Leal Gutiérrez said he was pleased with the formation of the consortium, which came as a result of the recent Mexico Energy Reform.

"I can tell you that the president of the republic (Enrique Pena Nieto) has set in motion this initiative with much enthusiasm and with expectations that all will work out with great success," Leal Gutierrez said. The Mexico Energy Reform gives the country the ability to form partnerships with firms from other countries around the world, Leal Gutiérrez said.

"In the case of Tamaulipas, it gives us the opportunity to integrate ourselves with our nearest neighbors and in this case being South Texas," Leal Gutiérrez told those present.

The secretary of energy said the proximity between Tamaulipas and South Texas has advantages to both countries such as the business climate that already exists as well as the Burgos Basin. The Burgos Basin extends beneath much of the northern zone of Tamaulipas and already represents 18.5 percent of Mexico's natural gas output.

"Burgos today is more than 110 thousand square kilometers. It has been explored in terms of hydrocarbons and gas and it has had the opportunity to project significant increments of more than 10 percent (in terms of production)," Leal Gutiérrez said.

An investment between 2015 and 2018 of 50 million dollars will be made in the industry, Leal Gutierrez said. This investment will allow Petroleos Mexicanos or PEMEX and the government to launch economic initiatives. Leal Gutiérrez said this investment, which may consist of an additional 25 million dollars in the future, will allow for exploration in the Gulf of Mexico in a deep water exploration area known as Perdido Fold Belt. More than 50 years ago, this area had been explored to a depth of 300 to 400 meters.

"Today, with the possibity of exploring new technologies and partnering up with other firms, we could potentially explore even deeper waters which is important to overall exploration," Leal Gutiérrez said.

Leal Gutierrez said in terms of gas exploration and production, the Tamaulipas Energy Department has been in talks with several companies in the Eagle Ford Shale areas in order to gain knowledge of the shale development and its impact in its communities. He said this was important information in terms of what to expect in the state of Tamaulipas. Shale gas exploration is currently underway in the Sabine Basin in Nuevo Laredo and in the Tampico-Misantla Basin.
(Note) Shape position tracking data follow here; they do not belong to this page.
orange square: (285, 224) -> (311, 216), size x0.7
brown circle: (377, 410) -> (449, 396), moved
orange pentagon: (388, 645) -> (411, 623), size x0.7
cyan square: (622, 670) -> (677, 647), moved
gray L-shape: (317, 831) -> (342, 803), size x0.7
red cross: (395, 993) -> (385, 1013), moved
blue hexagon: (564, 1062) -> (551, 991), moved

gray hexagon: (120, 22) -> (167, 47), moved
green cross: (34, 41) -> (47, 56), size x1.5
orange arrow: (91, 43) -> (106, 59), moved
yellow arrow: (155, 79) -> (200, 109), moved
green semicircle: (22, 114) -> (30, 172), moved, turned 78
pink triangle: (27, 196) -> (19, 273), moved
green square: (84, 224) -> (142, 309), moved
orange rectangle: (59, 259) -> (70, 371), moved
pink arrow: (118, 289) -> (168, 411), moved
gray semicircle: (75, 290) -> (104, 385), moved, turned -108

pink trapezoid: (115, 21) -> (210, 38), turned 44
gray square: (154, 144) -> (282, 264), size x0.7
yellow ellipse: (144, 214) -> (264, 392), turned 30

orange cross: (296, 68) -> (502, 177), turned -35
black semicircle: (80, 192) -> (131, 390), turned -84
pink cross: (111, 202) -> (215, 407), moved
A concern that the Governor of Tamaulipas, Egidio Torre Cantú has, Leal Gutiérrez said, is that the people of Tamaulipas benefit not just economically but a better quality of life. As the reform sweeps the country, economic growth, implementation and use of new technologies and the creation of new firms is expected, Leal Gutiérrez said.

"What we aspire is to be able to reach the objectives of the new reform, that the initiatives set forth from our president, Enrique Pena Nieto, be successful in the short term, and that we will be able to see results in a short amount of time," Leal Gutiérrez said.
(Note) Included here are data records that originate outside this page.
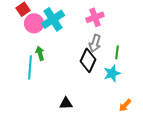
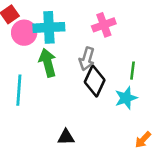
cyan cross: (53, 19) -> (49, 27), turned 30
gray arrow: (95, 43) -> (87, 59), moved
green arrow: (40, 53) -> (48, 63), moved, size x1.5

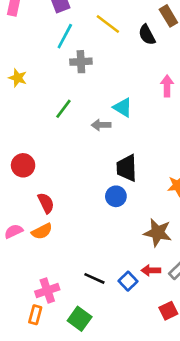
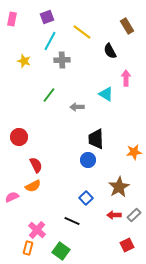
black semicircle: (147, 35) -> (110, 51), moved
yellow star: (18, 78) -> (24, 61), moved
cyan triangle: (123, 107) -> (106, 94), moved
pink semicircle: (14, 231) -> (12, 197), moved
brown star: (158, 233) -> (119, 187), turned 30
blue square: (128, 281) -> (86, 198), moved
pink cross: (47, 291) -> (37, 230), turned -30

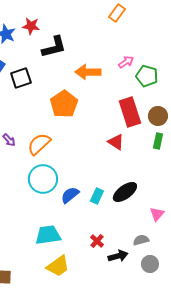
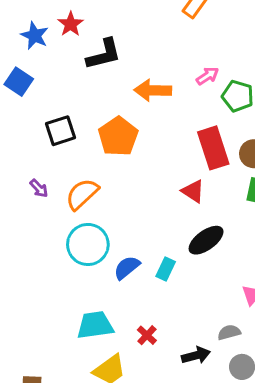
red star: (31, 26) -> (71, 24), turned 30
black square: (21, 78) -> (61, 131), moved
black ellipse: (125, 192) -> (206, 240), moved
red cross: (97, 241) -> (147, 335), moved

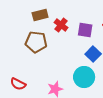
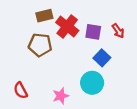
red cross: (61, 25) -> (67, 26), size x1.5
red semicircle: (18, 84) -> (21, 90), turned 35

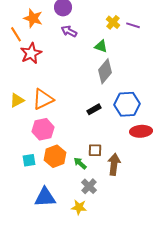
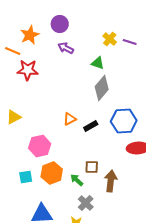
orange star: (33, 18) -> (30, 35), turned 30
orange line: (16, 34) -> (13, 51), turned -35
red star: (31, 53) -> (28, 70), turned 30
orange triangle: (43, 99) -> (70, 119), moved, size x0.6

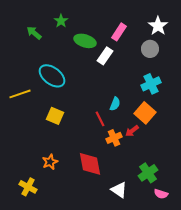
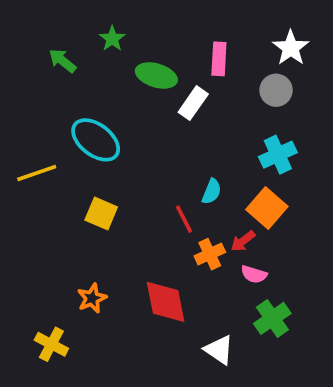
pink rectangle: (119, 32) -> (219, 59), turned -30
pink semicircle: (161, 194) -> (254, 274), moved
Tamaulipas is a top producer of conventional energy in the nation, and it has the potential to produce unconventional and renewable energy sources. Currently, energy production in the state consists of hydrocarbon production by PEMEX and conventional electric generation administered by the Federal Electricity Commission (CFE).

The Mexican Government has estimated prospective non-conventional resources of 60.2 billions of barrels of oil crude equivalent, 75 percent of which are contained between the Burgos and Tampico-Misantla Basins.